C’est cette formidable jeunesse d’Algérie qui va donc envahir les rues, à partir du 22 février, pour dire « Barakat ! Ça suffit ! ». Une jeunesse qui montre alors au monde entier son courage, son intelligence, son humour, veillant à éviter le moindre débordement, affichant surtout sa dignité retrouvée et une détermination impressionnante à vouloir changer une donne politique qui lui est devenue insupportable. Autre signe très fort : ce phénomène n’est pas propre à Alger et aux autres grandes villes du pays. De l’Est à l’Ouest et du Nord au Sud, de la grande métropole à la petite bourgade, c’est toute l’Algérie qui manifeste sa volonté de changement. Même constat sur les générations (du lycéen de 15 ans à la « hadja » de 75 ans), comme sur les catégories socio-professionnelles qui se mobilisent : artisans, avocats, chefs d’entreprise, enseignants, fonctionnaires, ingénieurs, journalistes, magistrats, médecins, ouvriers, figures emblématiques de la lutte de libération comme Djamila Bouhired. Cette diversité fait toute la force de ce mouvement, qui a pris tout le monde de surprise. Le pouvoir, désemparé, a vu ses principaux supports s’effriter et n’a pu que reculer sans cesse, de semaine en semaine, jusqu’à ce 2 avril 2019 où l’armée l’a contraint à accepter « l’inacceptable » : l’abdication de Bouteflika.

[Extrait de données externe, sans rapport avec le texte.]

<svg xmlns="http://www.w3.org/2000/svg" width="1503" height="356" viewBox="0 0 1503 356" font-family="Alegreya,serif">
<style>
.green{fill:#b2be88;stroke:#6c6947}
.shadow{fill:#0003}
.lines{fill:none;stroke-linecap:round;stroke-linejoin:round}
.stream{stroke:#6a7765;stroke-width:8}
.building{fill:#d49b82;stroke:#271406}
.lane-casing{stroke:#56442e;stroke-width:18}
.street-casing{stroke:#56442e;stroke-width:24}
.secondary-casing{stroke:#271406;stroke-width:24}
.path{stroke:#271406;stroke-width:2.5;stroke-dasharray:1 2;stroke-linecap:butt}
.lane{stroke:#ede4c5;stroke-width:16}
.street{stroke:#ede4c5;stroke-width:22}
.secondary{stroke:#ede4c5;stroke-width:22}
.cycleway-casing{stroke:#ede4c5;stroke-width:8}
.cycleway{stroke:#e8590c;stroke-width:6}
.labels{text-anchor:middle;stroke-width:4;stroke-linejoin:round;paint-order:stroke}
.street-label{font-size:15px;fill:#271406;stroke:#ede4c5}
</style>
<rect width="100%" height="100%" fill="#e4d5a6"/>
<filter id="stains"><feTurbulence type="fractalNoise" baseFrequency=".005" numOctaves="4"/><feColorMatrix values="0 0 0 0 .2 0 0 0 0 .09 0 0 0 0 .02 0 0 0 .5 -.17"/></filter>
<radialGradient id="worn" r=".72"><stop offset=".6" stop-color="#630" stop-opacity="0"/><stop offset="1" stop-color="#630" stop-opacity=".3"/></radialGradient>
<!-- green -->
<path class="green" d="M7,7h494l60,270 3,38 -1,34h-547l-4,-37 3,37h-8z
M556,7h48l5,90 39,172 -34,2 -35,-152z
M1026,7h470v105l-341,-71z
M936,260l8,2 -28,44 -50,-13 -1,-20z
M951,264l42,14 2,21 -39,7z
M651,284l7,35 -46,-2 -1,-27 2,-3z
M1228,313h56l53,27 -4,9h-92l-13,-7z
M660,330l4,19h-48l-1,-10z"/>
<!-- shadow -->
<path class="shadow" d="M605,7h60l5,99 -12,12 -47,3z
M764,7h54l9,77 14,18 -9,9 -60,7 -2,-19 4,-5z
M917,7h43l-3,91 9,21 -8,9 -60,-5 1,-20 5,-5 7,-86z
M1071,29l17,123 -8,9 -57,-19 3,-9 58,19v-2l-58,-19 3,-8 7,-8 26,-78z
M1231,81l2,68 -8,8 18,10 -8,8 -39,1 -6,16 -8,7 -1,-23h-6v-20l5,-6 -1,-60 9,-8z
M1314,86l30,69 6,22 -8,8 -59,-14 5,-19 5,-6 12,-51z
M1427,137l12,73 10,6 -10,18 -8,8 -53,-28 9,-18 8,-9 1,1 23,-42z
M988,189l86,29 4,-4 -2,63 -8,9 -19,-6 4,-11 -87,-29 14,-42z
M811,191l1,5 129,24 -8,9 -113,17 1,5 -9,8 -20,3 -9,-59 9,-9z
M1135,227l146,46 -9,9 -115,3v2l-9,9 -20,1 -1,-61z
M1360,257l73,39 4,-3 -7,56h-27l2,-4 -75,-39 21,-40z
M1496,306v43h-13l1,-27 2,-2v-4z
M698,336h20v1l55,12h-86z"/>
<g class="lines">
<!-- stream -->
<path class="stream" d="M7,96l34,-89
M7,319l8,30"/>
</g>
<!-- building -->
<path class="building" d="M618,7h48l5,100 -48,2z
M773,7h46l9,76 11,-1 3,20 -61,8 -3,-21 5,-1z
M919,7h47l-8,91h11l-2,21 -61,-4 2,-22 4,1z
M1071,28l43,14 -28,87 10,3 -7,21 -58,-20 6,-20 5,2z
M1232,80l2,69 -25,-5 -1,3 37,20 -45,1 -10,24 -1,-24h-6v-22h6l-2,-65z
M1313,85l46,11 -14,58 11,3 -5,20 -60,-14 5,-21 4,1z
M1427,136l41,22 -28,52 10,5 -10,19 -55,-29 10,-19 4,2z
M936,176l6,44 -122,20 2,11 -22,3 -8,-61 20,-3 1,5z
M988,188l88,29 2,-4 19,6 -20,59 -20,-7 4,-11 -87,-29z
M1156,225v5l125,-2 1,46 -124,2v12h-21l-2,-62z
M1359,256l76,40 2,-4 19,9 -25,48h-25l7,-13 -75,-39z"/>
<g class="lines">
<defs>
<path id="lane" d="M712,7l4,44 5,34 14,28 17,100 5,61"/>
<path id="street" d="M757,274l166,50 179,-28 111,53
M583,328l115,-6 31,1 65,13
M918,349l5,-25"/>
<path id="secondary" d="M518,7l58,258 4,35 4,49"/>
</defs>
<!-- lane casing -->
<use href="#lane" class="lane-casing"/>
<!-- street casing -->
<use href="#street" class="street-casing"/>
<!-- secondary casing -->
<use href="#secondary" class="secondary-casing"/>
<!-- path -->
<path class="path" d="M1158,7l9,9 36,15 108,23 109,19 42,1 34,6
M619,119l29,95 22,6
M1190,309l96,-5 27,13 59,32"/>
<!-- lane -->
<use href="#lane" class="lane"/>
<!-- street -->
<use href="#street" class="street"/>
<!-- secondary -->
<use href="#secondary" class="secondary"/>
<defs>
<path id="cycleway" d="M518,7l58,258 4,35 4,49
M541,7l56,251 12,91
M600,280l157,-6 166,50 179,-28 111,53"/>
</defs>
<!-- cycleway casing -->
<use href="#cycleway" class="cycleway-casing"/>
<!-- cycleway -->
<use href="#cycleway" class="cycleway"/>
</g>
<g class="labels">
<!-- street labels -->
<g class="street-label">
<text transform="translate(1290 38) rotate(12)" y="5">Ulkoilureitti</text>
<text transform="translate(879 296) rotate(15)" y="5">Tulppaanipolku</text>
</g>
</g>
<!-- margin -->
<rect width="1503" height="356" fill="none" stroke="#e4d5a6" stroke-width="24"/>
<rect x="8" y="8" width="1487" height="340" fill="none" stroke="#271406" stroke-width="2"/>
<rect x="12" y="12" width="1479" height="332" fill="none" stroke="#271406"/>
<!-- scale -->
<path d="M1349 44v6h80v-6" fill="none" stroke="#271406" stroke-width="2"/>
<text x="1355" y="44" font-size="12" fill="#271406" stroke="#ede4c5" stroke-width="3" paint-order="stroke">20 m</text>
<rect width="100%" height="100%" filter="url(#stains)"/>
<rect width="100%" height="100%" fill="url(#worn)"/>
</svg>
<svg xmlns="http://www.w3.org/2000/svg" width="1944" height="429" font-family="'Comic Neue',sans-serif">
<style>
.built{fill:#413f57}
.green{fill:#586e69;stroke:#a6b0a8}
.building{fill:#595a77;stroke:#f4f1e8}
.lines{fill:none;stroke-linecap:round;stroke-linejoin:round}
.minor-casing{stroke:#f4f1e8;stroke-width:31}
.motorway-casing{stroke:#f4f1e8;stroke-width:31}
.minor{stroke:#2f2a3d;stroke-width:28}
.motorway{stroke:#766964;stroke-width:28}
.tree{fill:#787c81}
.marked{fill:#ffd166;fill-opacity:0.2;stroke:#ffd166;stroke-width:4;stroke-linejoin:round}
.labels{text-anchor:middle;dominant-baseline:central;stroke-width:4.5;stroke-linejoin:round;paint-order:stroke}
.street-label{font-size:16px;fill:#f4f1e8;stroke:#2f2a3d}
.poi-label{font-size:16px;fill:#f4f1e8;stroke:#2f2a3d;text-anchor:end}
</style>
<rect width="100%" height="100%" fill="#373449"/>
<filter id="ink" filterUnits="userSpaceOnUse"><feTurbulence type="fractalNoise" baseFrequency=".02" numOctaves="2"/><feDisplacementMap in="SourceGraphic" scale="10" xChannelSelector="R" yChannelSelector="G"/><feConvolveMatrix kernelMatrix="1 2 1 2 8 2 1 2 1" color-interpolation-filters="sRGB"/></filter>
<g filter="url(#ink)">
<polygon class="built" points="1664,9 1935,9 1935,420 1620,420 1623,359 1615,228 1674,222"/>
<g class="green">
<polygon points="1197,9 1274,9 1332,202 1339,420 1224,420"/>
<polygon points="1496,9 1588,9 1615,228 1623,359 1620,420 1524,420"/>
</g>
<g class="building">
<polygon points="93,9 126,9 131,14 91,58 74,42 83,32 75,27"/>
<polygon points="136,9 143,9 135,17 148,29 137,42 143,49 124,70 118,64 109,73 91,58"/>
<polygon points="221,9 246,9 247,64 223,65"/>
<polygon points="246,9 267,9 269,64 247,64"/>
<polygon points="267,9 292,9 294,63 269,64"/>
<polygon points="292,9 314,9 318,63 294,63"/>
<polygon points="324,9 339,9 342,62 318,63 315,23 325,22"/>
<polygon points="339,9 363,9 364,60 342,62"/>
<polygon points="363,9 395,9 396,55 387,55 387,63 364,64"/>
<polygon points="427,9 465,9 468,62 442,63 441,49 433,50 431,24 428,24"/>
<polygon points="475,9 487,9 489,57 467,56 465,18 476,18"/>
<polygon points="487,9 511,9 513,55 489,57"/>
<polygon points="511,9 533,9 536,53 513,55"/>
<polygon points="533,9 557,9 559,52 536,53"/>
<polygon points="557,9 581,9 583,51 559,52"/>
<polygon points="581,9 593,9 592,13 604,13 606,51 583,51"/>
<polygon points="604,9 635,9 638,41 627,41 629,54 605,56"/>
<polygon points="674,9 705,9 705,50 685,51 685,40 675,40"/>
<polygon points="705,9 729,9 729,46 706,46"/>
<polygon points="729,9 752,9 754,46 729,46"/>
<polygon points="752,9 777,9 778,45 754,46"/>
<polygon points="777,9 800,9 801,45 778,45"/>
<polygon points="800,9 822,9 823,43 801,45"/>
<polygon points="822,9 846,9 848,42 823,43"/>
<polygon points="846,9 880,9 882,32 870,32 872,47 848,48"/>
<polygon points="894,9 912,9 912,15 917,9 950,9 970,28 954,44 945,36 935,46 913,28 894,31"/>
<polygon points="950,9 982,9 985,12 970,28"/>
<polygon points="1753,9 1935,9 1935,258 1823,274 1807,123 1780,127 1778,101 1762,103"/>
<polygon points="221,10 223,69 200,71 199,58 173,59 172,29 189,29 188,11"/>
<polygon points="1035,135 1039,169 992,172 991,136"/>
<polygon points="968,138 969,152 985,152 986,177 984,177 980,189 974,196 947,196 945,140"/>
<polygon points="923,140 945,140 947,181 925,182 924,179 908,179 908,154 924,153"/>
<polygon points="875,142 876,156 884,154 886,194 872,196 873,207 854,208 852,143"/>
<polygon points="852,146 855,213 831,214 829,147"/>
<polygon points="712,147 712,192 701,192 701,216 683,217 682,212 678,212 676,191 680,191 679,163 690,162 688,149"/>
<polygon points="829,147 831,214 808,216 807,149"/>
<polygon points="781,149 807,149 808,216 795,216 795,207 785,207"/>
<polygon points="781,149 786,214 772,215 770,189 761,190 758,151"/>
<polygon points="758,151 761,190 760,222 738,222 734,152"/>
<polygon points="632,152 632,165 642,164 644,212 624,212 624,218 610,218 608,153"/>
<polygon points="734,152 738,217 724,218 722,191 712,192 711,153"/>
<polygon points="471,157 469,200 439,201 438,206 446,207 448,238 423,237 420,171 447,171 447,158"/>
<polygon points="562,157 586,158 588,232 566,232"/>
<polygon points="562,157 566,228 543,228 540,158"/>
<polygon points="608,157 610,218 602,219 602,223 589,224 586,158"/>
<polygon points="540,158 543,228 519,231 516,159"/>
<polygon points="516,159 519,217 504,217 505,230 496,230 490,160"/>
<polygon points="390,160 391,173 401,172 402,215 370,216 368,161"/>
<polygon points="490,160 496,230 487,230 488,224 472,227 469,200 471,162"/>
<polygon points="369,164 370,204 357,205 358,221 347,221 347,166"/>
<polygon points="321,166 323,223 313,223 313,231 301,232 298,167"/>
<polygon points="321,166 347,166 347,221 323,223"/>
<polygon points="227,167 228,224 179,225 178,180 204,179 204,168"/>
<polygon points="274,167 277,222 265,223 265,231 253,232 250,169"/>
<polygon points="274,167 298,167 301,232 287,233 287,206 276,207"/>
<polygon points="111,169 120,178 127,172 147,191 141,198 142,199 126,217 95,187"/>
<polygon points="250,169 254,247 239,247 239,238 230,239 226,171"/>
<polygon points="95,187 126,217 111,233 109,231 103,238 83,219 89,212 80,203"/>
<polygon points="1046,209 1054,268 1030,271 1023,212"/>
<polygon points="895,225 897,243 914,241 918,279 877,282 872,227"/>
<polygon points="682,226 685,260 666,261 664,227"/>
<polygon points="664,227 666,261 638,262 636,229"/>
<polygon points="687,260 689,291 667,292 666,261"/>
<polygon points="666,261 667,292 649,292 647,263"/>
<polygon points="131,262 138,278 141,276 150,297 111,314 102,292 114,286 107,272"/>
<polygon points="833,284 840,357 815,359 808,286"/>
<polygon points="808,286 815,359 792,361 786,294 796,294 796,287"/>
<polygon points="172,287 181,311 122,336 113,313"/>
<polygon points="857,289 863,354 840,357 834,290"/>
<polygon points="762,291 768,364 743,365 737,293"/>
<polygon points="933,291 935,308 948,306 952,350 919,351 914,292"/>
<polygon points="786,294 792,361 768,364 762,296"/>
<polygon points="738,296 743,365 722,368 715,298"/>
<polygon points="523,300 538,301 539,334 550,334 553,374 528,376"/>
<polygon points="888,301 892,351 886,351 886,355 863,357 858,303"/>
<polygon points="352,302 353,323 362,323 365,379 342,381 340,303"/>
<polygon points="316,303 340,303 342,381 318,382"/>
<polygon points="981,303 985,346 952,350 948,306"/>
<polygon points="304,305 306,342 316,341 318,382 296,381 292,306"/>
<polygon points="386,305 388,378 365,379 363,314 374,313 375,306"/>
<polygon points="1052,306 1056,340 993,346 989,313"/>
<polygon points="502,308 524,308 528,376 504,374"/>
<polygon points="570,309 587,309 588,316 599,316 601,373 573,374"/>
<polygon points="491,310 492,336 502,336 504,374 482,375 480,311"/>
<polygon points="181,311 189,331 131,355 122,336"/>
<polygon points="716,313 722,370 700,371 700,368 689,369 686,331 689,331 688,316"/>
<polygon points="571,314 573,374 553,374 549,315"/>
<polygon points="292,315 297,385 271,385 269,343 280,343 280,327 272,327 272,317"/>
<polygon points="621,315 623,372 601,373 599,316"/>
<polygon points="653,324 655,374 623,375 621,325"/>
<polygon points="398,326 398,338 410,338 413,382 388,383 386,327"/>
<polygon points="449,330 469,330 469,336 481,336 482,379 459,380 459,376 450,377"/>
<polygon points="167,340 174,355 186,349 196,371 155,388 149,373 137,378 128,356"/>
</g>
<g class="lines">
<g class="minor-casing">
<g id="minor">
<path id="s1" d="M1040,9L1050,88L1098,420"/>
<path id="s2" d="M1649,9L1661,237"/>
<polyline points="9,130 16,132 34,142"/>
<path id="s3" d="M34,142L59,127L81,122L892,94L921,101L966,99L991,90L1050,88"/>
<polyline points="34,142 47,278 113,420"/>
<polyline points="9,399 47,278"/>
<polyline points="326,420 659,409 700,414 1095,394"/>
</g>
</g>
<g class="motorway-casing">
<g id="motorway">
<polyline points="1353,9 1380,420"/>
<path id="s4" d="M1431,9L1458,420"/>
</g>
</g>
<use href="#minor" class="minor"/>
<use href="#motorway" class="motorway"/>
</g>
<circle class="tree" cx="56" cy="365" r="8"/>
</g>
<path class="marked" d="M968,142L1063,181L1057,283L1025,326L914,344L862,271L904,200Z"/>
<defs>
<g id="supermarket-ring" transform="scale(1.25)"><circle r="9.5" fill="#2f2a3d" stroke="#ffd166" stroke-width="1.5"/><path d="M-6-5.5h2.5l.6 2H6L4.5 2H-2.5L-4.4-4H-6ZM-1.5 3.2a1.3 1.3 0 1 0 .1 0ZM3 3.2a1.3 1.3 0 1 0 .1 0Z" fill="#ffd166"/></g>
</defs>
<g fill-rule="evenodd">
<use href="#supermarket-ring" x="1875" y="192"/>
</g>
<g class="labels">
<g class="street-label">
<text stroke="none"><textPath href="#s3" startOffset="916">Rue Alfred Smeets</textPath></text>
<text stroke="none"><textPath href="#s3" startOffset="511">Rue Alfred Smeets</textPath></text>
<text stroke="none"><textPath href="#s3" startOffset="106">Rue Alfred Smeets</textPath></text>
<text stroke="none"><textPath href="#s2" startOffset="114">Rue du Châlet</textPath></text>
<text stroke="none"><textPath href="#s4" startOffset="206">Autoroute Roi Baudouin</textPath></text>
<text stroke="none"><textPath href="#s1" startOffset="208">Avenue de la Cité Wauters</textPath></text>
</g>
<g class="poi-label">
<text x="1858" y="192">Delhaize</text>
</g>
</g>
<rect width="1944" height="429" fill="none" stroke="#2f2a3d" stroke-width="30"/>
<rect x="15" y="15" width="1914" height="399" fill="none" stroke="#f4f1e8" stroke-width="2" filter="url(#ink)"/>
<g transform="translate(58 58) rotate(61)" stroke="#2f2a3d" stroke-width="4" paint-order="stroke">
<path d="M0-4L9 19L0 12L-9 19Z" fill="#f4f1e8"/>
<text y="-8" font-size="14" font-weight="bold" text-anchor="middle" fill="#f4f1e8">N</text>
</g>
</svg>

Comment aujourd’hui, transformer tous les espoirs qui se sont levés en quelques semaines, en un tremplin pour un meilleur avenir de tout le pays ? C’est aux Algérien(e)s d’en décider, dans un contexte national, régional et mondial quelque peu complexe. L’Algérie, et c’est sa force principale, ne manque pas de gens sérieux, compétents, soucieux du bien commun pour relever aujourd’hui ce défi. C’est à elles et à eux que reviendra la lourde tâche de canaliser la formidable énergie dont le peuple algérien fait preuve aujourd’hui, afin d’assurer la transition non-violente qu’il appelle de tous ses vœux. Il faudra également à ces futurs dirigeants toute l’habileté et la fermeté nécessaires pour juguler les capacités de nuisance de tous ceux que pourraient contrarier ces objectifs de dignité, de liberté, de justice et de fraternité inlassablement affichés par des millions d’Algériens. Tous ceux qui ont profité du « système » ne lâcheront pas facilement les privilèges dont ils ont joui en termes de pouvoir et/ou de prébendes. Quant aux forces obscurantistes, marquées du sceau de l’infamie des « années noires », elles se font discrètes, mais les militants algériens n’ont pas oublié leur capacité de manipulation et leur sens de l’organisation.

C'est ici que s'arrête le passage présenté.